I chose different toppings. On half the pizza, I used marinara sauce, fresh mozzarella, turkey pepperoni, and mushrooms, and on the other half, barbecue sauce, fresh mozzarella, chicken & apple sausage, and red onion.
Thank you for creating this delicious recipe.
Kristen
0If using a pizza stone, do you pre heat the stone in the oven?
Maya | Wholesome Yum
0Hi Kristen, Yes, preheat it. The recipe itself works fine if you don’t, but usually the pizza stone manufacturers recommend doing so.
Daniella
0This was delicious! A keeper for sure. My husband was so surprised when I told him the crust was made from chicken.

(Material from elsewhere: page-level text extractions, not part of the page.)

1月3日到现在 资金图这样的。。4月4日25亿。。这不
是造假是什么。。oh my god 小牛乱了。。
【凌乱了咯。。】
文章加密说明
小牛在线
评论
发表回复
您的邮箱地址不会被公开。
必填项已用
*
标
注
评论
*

I used canned chicken, which made it so convenient and easy!
Danielle Keyes
0This was lovely! I’m still not sure about not having carbs I love them so much lol, but this is pretty good! I changed up a few things but thank you, much better than cauliflower crust!
Traci
0Just made this tonight. So good!! I’m already sharing the recipe. Thank you!
Amy
0Will this crust work with Vegan Parmesan?
Maya | Wholesome Yum
0Hi Amy, I haven’t tried that, but I think it should. Let me know how it works out if you give it a go!
Nancy
0What is a pizza peel? It’s in step 1 of the directions.
Maya | Wholesome Yum
0A pizza peel is used to transfer the pizza on and off the pizza stone. You can get one here.
Bekah
0This was AH-MAZING! My husband and I usually make fathead dough for our pizza, but I don’t think we’ll go back after experiencing this pizza! Bravo, lady!
Maya | Wholesome Yum
0I am so happy you and your husband liked it, Bekah! Thank you!
Paula Saloun
0Can I cook just the chicken crust and freeze it, then pull it out the day I need it and add toppings/cook?
Maya | Wholesome Yum
0Hi Paula, Yes, absolutely!
Denise Mosby
0You are Amazing, I love your recipes. Thank you so much!
Maya | Wholesome Yum
0Thank you, Denise!
Dorothy Tabone
0Just made this and it is soooo good.
Maya | Wholesome Yum
0Yay, thank you so much, Dorothy!
Jeannie
0I signed up for your free recipes and I cannot get any farther than the 14 pages. I tried to find chicken pizza and it sent me back to log in again. Your site is too confusing and hard to use.
Maya | Wholesome Yum
0Hi Jeannie, Sorry you’re having issues with the site. Not sure what you mean as the chicken crust pizza recipe is right on this page where you left the comment. Please contact me using the form here and I’d be happy to help.
Joanna
0Hello, did you use chicken breast or thighs for the crust? TIA
Maya | Wholesome Yum
0Hi Joanna, I used chicken breast, but you can use either!
Di
0Awesome Love it !! 🙂
Maya | Wholesome Yum
0Thank you so much, Di!
Florence Spratt
0HI, Maya! Can I use turkey instead of chicken (shredded or canned)? I have not made this yet, but wonder if I can use the turkey I just cooked?
Lannie Zaparaniuk
0Will the crust go soggy if you put leftovers in the fridge
Wholesome Yum M
0Hi Lannie, It will not! Place in an airtight container in the fridge and it’ll hold up well!
Maya | Wholesome Yum
0Hi Florence, Yes, you definitely can! I bet it’ll be a great idea for leftover turkey after Thanksgiving, too.